To meet market development needs, the Company has been in the third round of accelerated capital expenditure in the past two years. Under the guidelines of the management, the capital expenditures for the 2025 plan are RMB7-7.5 billion, slightly lower than the RMB8 billion planned for 2024. The capital expenditure will be mainly used for the capacity expansion of new factories in Fuqing, Fujian and Hefei, Anhui, the expansion project in the second phase of the automotive glass in the US, and the aluminium trim project in Shanghai and Fuqing/Changchun, to further enhance global market share.

With the continuous advancement of automotive intelligence, the improvement of assisted driving levels, the application and development of various new technologies and scenarios, and the enhancement of user experience consumption, the trend towards high-end automotive glass is expected to continue.
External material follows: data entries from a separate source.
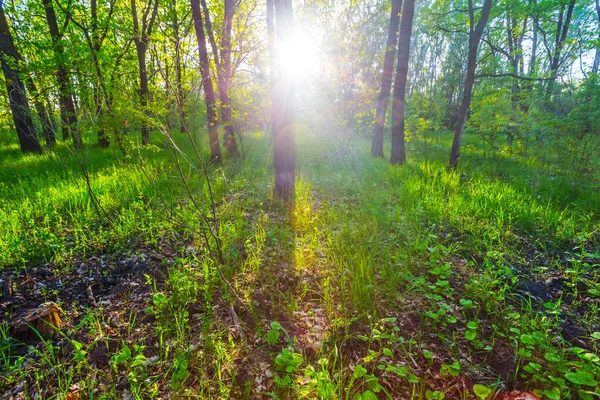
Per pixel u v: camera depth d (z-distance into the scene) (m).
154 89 3.89
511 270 3.28
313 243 3.82
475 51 7.98
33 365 2.13
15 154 10.13
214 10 11.36
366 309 2.66
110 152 10.15
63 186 5.74
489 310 2.69
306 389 1.86
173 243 3.96
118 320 2.60
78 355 2.03
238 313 2.68
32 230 3.94
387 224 4.38
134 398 1.90
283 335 2.41
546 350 2.22
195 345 2.29
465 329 2.51
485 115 9.60
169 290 2.99
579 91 6.89
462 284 3.12
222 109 9.37
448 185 6.54
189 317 2.62
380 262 3.40
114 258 3.58
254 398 1.90
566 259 3.63
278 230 4.22
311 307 2.78
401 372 1.85
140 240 3.98
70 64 6.69
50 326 2.38
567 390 1.91
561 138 6.91
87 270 3.34
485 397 1.80
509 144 10.48
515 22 13.59
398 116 9.12
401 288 3.04
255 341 2.37
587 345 2.33
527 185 6.56
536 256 3.77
There is room for further increase in the proportion of high-value-added products in the Company's product mix. As a global leader in the automotive glass industry, the Company is expected to continue benefiting from its competitive advantages and maintain a high dividend payout ratio.

We forecast its EPS to be RMB 2.17/2.41/2.92 in 2024/2025/2026. We give a revised target price to be HK$59.3, equivalent to 19.6/17/14.9x  P/E for 2024/2025/2026.

TMT, Semiconductors (Megan Tao)

In this month, I published two research reports on SMIC (0981.HK) and Hua Hong Semiconductor (1347.HK).

SMIC is one of the world's leading semiconductor foundries, as well as a leader in the semiconductor manufacturing industry in mainland China. It possesses advanced process manufacturing capabilities, production capacity advantages, and comprehensive service support, providing 8-inch and 12-inch wafer foundry and technical services to global customers. SMIC is headquartered in Shanghai, China, and has a global manufacturing and service base with multiple 8-inch and 12-inch wafer fabs in Shanghai, Beijing, Tianjin, and Shenzhen.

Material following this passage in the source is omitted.